In a separate section focusing on the risks associated with South Africa’s state-owned enterprises, Treasury said that SAA has a R19.1 billion government guarantee – R14.5 billion of which has been used.
SAA has R14.2 billion of repayments due by March.
“In 2018/19, government is allocating R5 billion to help the airline repay this debt,” it said.
“In general, SAA is not generating sufficient cash to repay its total debt and will have to negotiate with lenders to refinance or extend maturity dates.”

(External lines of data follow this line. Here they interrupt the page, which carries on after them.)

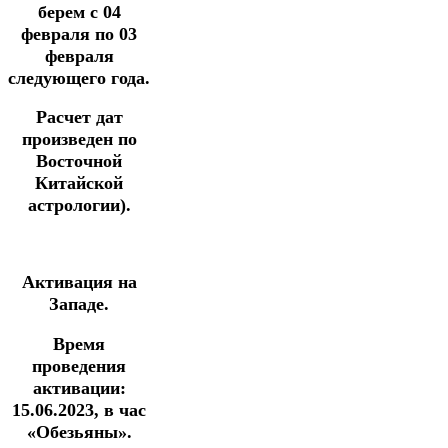
берем с 04
февраля по 03
февраля
следующего года.
Расчет дат
произведен по
Восточной
Китайской
астрологии).
Активация на
Западе.
Время
проведения
активации:
15.06.2023, в час
«Обезьяны».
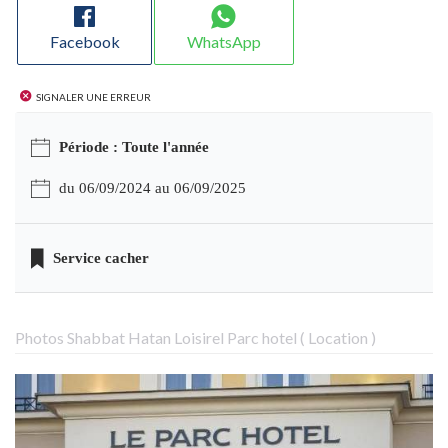
Facebook
WhatsApp
Signaler une erreur
Période : Toute l'année
du 06/09/2024 au 06/09/2025
Service cacher
Photos Shabbat Hatan Loisirel Parc hotel ( Location )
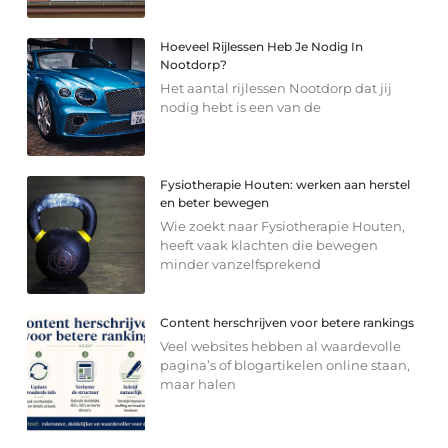
Hoeveel Rijlessen Heb Je Nodig In
Nootdorp?
Het aantal rijlessen Nootdorp dat jij
nodig hebt is een van de
Fysiotherapie Houten: werken aan herstel
en beter bewegen
Wie zoekt naar Fysiotherapie Houten,
heeft vaak klachten die bewegen
minder vanzelfsprekend
Content herschrijven voor betere rankings
Veel websites hebben al waardevolle
pagina’s of blogartikelen online staan,
maar halen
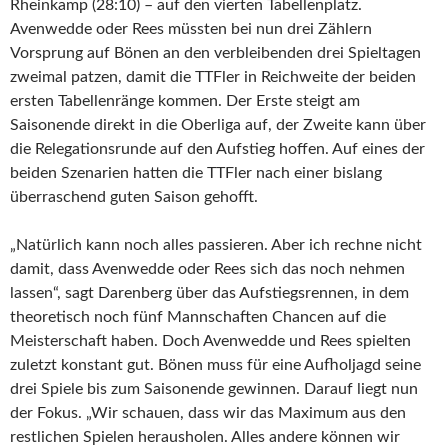
Rheinkamp (28:10) – auf den vierten Tabellenplatz.
Avenwedde oder Rees müssten bei nun drei Zählern
Vorsprung auf Bönen an den verbleibenden drei Spieltagen
zweimal patzen, damit die TTFler in Reichweite der beiden
ersten Tabellenränge kommen. Der Erste steigt am
Saisonende direkt in die Oberliga auf, der Zweite kann über
die Relegationsrunde auf den Aufstieg hoffen. Auf eines der
beiden Szenarien hatten die TTFler nach einer bislang
überraschend guten Saison gehofft.
„Natürlich kann noch alles passieren. Aber ich rechne nicht
damit, dass Avenwedde oder Rees sich das noch nehmen
lassen“, sagt Darenberg über das Aufstiegsrennen, in dem
theoretisch noch fünf Mannschaften Chancen auf die
Meisterschaft haben. Doch Avenwedde und Rees spielten
zuletzt konstant gut. Bönen muss für eine Aufholjagd seine
drei Spiele bis zum Saisonende gewinnen. Darauf liegt nun
der Fokus. „Wir schauen, dass wir das Maximum aus den
restlichen Spielen herausholen. Alles andere können wir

Battling state-owned enterprises
The national carrier is one of several state-owned companies that will struggle to refinance or redeem debt without government assistance at a time when access to credit is becoming more difficult due to weak balance sheets, poor governance and liquidity challenges, the Treasury said.
Contingent liabilities due to government guarantees for debt of state companies is a major risk to the fiscal path, it said.
According to a report by Bloomberg, state-owned firms have a combined debt load of R1.6 trillion, of which R670 billion is guaranteed by the government, according to the budget review.
Debt redemptions by the 10 biggest borrowers will average R66 billion annually in the next two fiscal years, more than government repayments due over the same period.